Knoch believes that among the main factors drawing these younger drivers to truck racing is their ability to make modifications on the vehicles by themselves, and then race them. “They keep upgrading parts, and that makes my sponsors happy, too,” Knoch says.

For 2020, he sees a lot of interest in grudge racing. “That’s where the kids race each other with no times on the time clock, just a light on what lane wins.” The introduction of gas as well as diesel trucks to racing is also a growing interest. “We’ve been doing it a few years, and while the winner comes down to an experienced driver, usually diesel wins. Certain gas vehicles do well, however, although we have restrictions on them, because of the weight difference. There are certainly fast gas trucks with super chargers on them, and the drivers think they can beat diesel. Sometimes they can, and sometimes not. It gives our diesel guys something to compete against that’s not their own, and they feel pretty good about it.”

Everyone in the racing industry wants to see more young people get into racing, and Knoch frequently sees the diesel segment of motorsports as a first-time experience for drivers.

“We often have to coach them.

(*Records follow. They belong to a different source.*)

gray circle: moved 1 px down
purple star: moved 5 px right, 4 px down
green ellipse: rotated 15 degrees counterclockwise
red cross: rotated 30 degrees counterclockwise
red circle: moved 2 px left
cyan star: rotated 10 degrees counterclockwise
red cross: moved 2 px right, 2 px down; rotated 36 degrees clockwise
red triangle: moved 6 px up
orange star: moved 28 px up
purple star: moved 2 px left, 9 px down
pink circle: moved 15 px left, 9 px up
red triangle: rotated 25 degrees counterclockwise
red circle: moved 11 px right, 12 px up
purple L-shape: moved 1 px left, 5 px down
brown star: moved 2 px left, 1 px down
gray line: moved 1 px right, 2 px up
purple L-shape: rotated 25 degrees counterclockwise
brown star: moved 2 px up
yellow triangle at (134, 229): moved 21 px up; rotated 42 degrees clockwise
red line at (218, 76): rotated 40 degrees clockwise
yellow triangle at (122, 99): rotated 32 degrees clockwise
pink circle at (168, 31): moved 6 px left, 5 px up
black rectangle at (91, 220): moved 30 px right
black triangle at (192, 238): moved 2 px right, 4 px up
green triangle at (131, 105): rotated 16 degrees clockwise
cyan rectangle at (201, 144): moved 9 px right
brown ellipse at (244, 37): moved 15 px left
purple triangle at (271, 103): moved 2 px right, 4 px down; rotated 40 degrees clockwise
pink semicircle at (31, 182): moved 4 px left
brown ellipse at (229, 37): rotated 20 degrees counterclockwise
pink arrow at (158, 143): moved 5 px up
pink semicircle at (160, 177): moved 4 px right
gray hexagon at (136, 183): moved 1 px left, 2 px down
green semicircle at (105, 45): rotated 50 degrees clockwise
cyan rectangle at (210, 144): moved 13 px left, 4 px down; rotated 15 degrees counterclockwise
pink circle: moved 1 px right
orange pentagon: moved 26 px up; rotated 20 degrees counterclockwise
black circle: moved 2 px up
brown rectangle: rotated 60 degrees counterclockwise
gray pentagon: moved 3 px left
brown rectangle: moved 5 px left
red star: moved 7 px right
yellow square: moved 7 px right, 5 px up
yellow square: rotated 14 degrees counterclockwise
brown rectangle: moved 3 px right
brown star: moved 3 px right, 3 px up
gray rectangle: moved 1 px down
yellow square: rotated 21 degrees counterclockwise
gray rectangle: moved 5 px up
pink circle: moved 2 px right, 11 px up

We do it on many races,” Knoch reports. “We take them on our track and have our experienced racers tell them how to time it with lights, and how to prep and take off the from the line. A lot of them are unfamiliar, or they’re afraid they will break their trucks, but that doesn’t happen a lot. I tell them it’s like going on the on-ramp on a highway but you don’t let off,” he jokes. “I’ll take my truck out there and train them and race with them, tell them to beat an old guy like me.”

He is passionate about supporting this new generation of drivers. “I love these young guys. They are full of energy and they love the sport, and a lot of my staff are that way, too. It’s fun dealing with the rural kids and their love of the pick-up.” He also enjoys hearing their stories. “I will listen to what people tell me they are doing on their picks-up for sometimes 15 or 20 minutes. I’m interested, I love hearing what they are doing with them, and I can take that information, and relay it back to my sponsors, tell them here is what you should be building for the next round of trucks.”

Knoch wants manufacturers to know that if they have any parts for diesel pick-ups, three-quarter or one-ton pick-ups, they should let people know about that. “I’ve met with manufacturers who don’t even know they have the parts. Then I look through what they have, and tell them, you have that, and maybe my guys would start buying them if you tell them about it.” He feels the reason that manufacturers don’t reach out to this market is that they think racing means performance parts only. “But it’s the normal parts that going to break. Manufacturers need to have those available, and let drivers know they have parts for heavy duty pick-ups.”

As a final note, Knoch says “We’ve been doing this for over 13 years now in rural America. We’re one of the few avenues for reaching the rural American enthusiast through our shows and our social media.”

And he plans to keep doing just that – racing for the long haul.